8. A digital terrain model reconstruction device, characterized in that, include: The data acquisition module is used to acquire a training dataset; wherein the training dataset includes multiple training data subsets, each of the training data subsets includes a high-resolution optical training image, a low-resolution digital surface training model, and a high-resolution digital terrain model sample corresponding to the high-resolution optical training image and the low-resolution digital surface training model. A network training module is used to construct a multi-stage progressive reconstruction network and train the multi-stage progressive reconstruction network using the training dataset to obtain a trained multi-stage progressive reconstruction network; wherein, the multi-stage progressive reconstruction network includes multiple cascaded reconstruction stages. The network processing module is used to acquire high-resolution optical images and low-resolution digital surface models of the target area to be reconstructed, and input the high-resolution optical images and low-resolution digital surface models into the trained multi-stage progressive reconstruction network. Through the multiple cascaded reconstruction stages, the high-resolution optical images and low-resolution digital surface models are upsampled and the residuals are refined step by step to obtain a target resolution digital terrain model corresponding to the target area to be reconstructed.
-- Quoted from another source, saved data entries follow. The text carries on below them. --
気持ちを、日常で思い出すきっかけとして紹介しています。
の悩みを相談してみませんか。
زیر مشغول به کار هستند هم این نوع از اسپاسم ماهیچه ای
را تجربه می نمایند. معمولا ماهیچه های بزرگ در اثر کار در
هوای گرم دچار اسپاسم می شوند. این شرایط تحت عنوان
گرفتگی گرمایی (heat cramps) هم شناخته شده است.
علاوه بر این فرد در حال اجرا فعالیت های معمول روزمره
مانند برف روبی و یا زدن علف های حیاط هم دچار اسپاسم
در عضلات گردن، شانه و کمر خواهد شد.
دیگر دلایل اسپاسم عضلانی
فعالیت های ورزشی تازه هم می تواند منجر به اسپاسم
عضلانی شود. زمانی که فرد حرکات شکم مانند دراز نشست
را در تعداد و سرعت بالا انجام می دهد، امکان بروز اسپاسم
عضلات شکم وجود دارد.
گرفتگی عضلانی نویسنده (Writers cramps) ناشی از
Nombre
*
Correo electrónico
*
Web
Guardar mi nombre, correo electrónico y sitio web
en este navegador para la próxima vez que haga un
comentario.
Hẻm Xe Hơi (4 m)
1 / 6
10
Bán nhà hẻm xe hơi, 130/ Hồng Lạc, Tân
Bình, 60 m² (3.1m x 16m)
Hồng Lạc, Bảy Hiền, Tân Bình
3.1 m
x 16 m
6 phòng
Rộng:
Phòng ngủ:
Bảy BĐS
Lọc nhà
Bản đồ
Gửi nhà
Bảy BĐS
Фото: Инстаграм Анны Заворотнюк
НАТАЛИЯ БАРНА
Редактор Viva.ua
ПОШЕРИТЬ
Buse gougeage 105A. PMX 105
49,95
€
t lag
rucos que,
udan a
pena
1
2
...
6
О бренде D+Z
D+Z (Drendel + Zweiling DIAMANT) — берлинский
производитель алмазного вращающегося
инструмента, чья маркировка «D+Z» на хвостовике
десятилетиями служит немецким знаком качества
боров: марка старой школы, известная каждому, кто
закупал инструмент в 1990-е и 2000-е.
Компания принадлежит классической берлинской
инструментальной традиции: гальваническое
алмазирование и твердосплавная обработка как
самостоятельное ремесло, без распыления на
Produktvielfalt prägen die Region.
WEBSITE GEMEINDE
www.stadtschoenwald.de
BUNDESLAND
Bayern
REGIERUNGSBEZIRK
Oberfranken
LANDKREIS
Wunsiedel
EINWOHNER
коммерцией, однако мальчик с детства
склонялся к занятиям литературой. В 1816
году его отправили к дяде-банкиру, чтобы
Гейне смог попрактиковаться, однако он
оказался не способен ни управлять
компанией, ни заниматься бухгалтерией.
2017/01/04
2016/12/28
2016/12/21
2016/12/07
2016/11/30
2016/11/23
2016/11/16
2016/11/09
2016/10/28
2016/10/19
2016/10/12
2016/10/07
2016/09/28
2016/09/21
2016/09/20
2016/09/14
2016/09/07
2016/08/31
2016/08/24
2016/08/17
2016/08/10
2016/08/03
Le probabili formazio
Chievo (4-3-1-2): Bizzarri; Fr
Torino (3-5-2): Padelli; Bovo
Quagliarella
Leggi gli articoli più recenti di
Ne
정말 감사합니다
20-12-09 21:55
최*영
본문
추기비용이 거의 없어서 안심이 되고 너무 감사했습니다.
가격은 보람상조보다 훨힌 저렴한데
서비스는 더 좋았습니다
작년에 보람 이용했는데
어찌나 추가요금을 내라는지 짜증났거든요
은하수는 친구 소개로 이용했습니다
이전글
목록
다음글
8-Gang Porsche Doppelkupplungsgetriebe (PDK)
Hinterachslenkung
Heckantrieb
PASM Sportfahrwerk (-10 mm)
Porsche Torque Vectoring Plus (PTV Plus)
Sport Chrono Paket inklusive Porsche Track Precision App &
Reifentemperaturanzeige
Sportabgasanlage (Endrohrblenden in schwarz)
9. A storage medium having a computer program stored thereon, characterized in that, When the computer program is executed by a processor, it implements the method of any one of claims 1 to 7.

10. A computer device, comprising a storage medium, a processor, and a computer program stored on the storage medium and executable on the processor, characterized in that, When the processor executes the computer program, it implements the method of any one of claims 1 to 7.